Your assignment: State how many lines in the entries below include the string "unset", and give nothing beyond that number.

[Records for the exercise Boundary: Start]

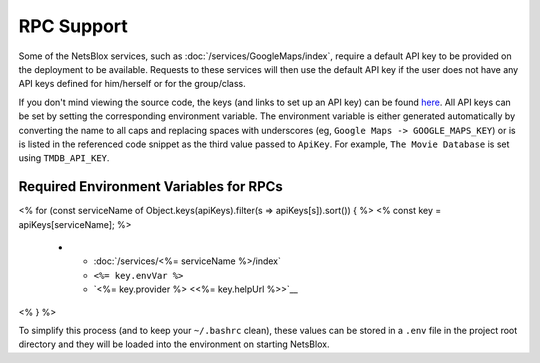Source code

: RPC Support
===========

Some of the NetsBlox services, such as :doc:`/services/GoogleMaps/index`, require a default API key to be provided on the deployment to be available.
Requests to these services will then use the default API key if the user does not have any API keys defined for him/herself or for the group/class.

If you don't mind viewing the source code, the keys (and links to set up an API key) can be found `here <https://github.com/NetsBlox/NetsBlox/blob/master/src/server/services/procedures/utils/api-key.js#L22-L75>`__.
All API keys can be set by setting the corresponding environment variable.
The environment variable is either generated automatically by converting the name to all caps and replacing spaces with underscores (eg, ``Google Maps -> GOOGLE_MAPS_KEY``) or is is listed in the referenced code snippet as the third value passed to ``ApiKey``.
For example, ``The Movie Database`` is set using ``TMDB_API_KEY``.

Required Environment Variables for RPCs
---------------------------------------

.. list-table::
    :header-rows: 1

    * - Service
      - Environment Variable
      - Provider
<% for (const serviceName of Object.keys(apiKeys).filter(s => apiKeys[s]).sort()) { %>
<% const key = apiKeys[serviceName]; %>
    * - :doc:`/services/<%= serviceName %>/index`
      - ``<%= key.envVar %>``
      - `<%= key.provider %> <<%= key.helpUrl %>>`__
<% } %>

To simplify this process (and to keep your ``~/.bashrc`` clean), these values can be stored in a ``.env`` file in the project root directory and they will be loaded into the environment on starting NetsBlox.

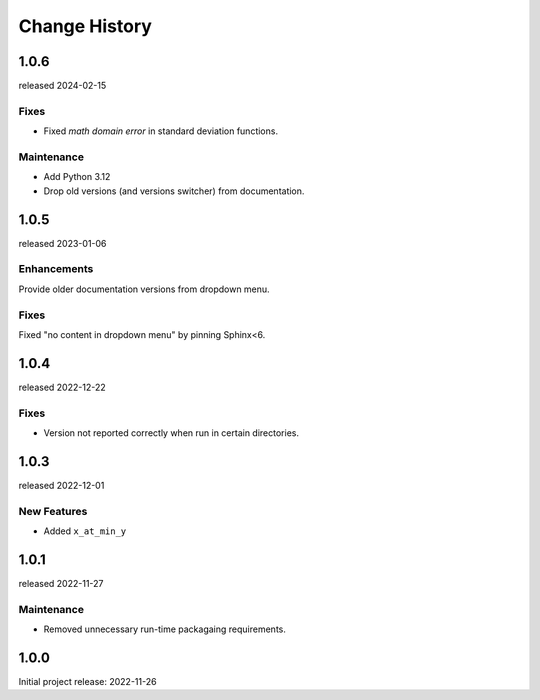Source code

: ..
  This file describes user-visible changes between the versions.

  subsections could include these headings (in this order), omit if no content

    Notice
    Breaking Changes
    New Features and/or Enhancements
    Fixes
    Maintenance
    Deprecations
    Contributors

Change History
##############

..
    1.0.8 (developing)
    ************************

    release expected TBA

    1.0.7
    *****

    released 2024-11-01

    Fixes
    --------------

    * Preserve LaTeX formatting in docstrings.

    Maintenance
    --------------

    * Add testing with Python 3.13
    * Drop testing with Python 3.8

1.0.6
*****

released 2024-02-15

Fixes
--------------

* Fixed *math domain error* in standard deviation functions.

Maintenance
--------------

* Add Python 3.12
* Drop old versions (and versions switcher) from documentation.

1.0.5
******

released 2023-01-06

Enhancements
--------------

Provide older documentation versions from dropdown menu.

Fixes
--------------

Fixed "no content in dropdown menu" by pinning Sphinx<6.

1.0.4
******

released 2022-12-22

Fixes
--------------

* Version not reported correctly when run in certain directories.

1.0.3
******

released 2022-12-01

New Features
--------------

* Added ``x_at_min_y``

1.0.1
******

released 2022-11-27

Maintenance
-----------

* Removed unnecessary run-time packagaing requirements.

1.0.0
******

Initial project release: 2022-11-26
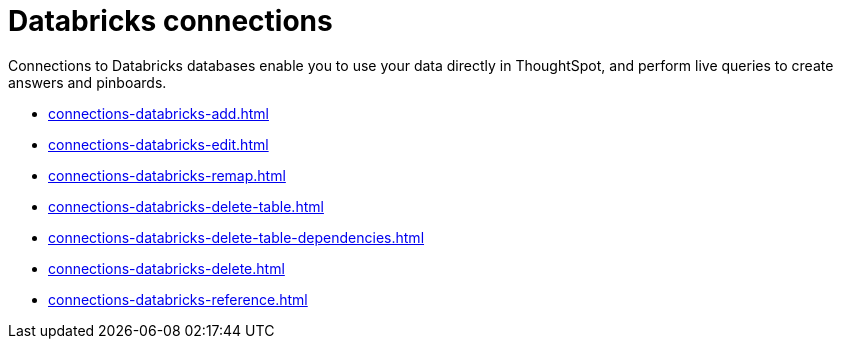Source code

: = Databricks connections
:last_updated: 08/20/2021
:linkattrs:
:page-partial:
:experimental:

Connections to Databricks databases enable you to use your data directly in ThoughtSpot, and perform live queries to create answers and pinboards.

* xref:connections-databricks-add.adoc[]
* xref:connections-databricks-edit.adoc[]
* xref:connections-databricks-remap.adoc[]
* xref:connections-databricks-delete-table.adoc[]
* xref:connections-databricks-delete-table-dependencies.adoc[]
* xref:connections-databricks-delete.adoc[]
* xref:connections-databricks-reference.adoc[]
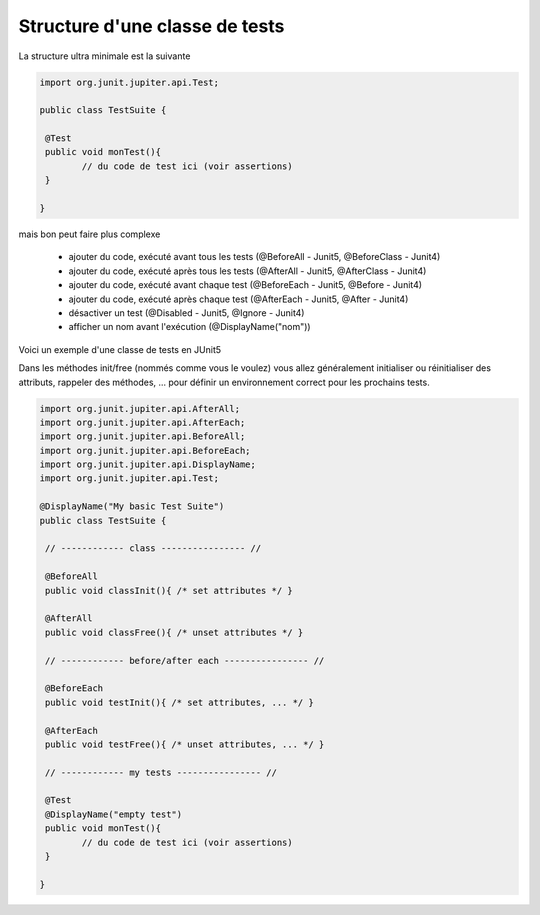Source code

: ==================================
Structure d'une classe de tests
==================================

La structure ultra minimale est la suivante

.. code:: java

	import org.junit.jupiter.api.Test;

	public class TestSuite {

	 @Test
	 public void monTest(){
		// du code de test ici (voir assertions)
	 }

	}

mais bon peut faire plus complexe

	* ajouter du code, exécuté avant tous les tests (@BeforeAll - Junit5, @BeforeClass - Junit4)
	* ajouter du code, exécuté après tous les tests (@AfterAll - Junit5, @AfterClass - Junit4)
	* ajouter du code, exécuté avant chaque test (@BeforeEach - Junit5, @Before - Junit4)
	* ajouter du code, exécuté après chaque test (@AfterEach - Junit5, @After - Junit4)
	* désactiver un test (@Disabled - Junit5, @Ignore - Junit4)
	* afficher un nom avant l'exécution (@DisplayName("nom"))

Voici un exemple d'une classe de tests en JUnit5

Dans les méthodes init/free (nommés comme
vous le voulez) vous allez généralement initialiser ou réinitialiser des attributs, rappeler
des méthodes, ... pour définir un environnement correct pour les prochains tests.

.. code:: java

		import org.junit.jupiter.api.AfterAll;
		import org.junit.jupiter.api.AfterEach;
		import org.junit.jupiter.api.BeforeAll;
		import org.junit.jupiter.api.BeforeEach;
		import org.junit.jupiter.api.DisplayName;
		import org.junit.jupiter.api.Test;

		@DisplayName("My basic Test Suite")
		public class TestSuite {

		 // ------------ class ---------------- //

		 @BeforeAll
		 public void classInit(){ /* set attributes */ }

		 @AfterAll
		 public void classFree(){ /* unset attributes */ }

		 // ------------ before/after each ---------------- //

		 @BeforeEach
		 public void testInit(){ /* set attributes, ... */ }

		 @AfterEach
		 public void testFree(){ /* unset attributes, ... */ }

		 // ------------ my tests ---------------- //

		 @Test
		 @DisplayName("empty test")
		 public void monTest(){
			// du code de test ici (voir assertions)
		 }

		}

[Records for the exercise Boundary: End]

Exercise response: 2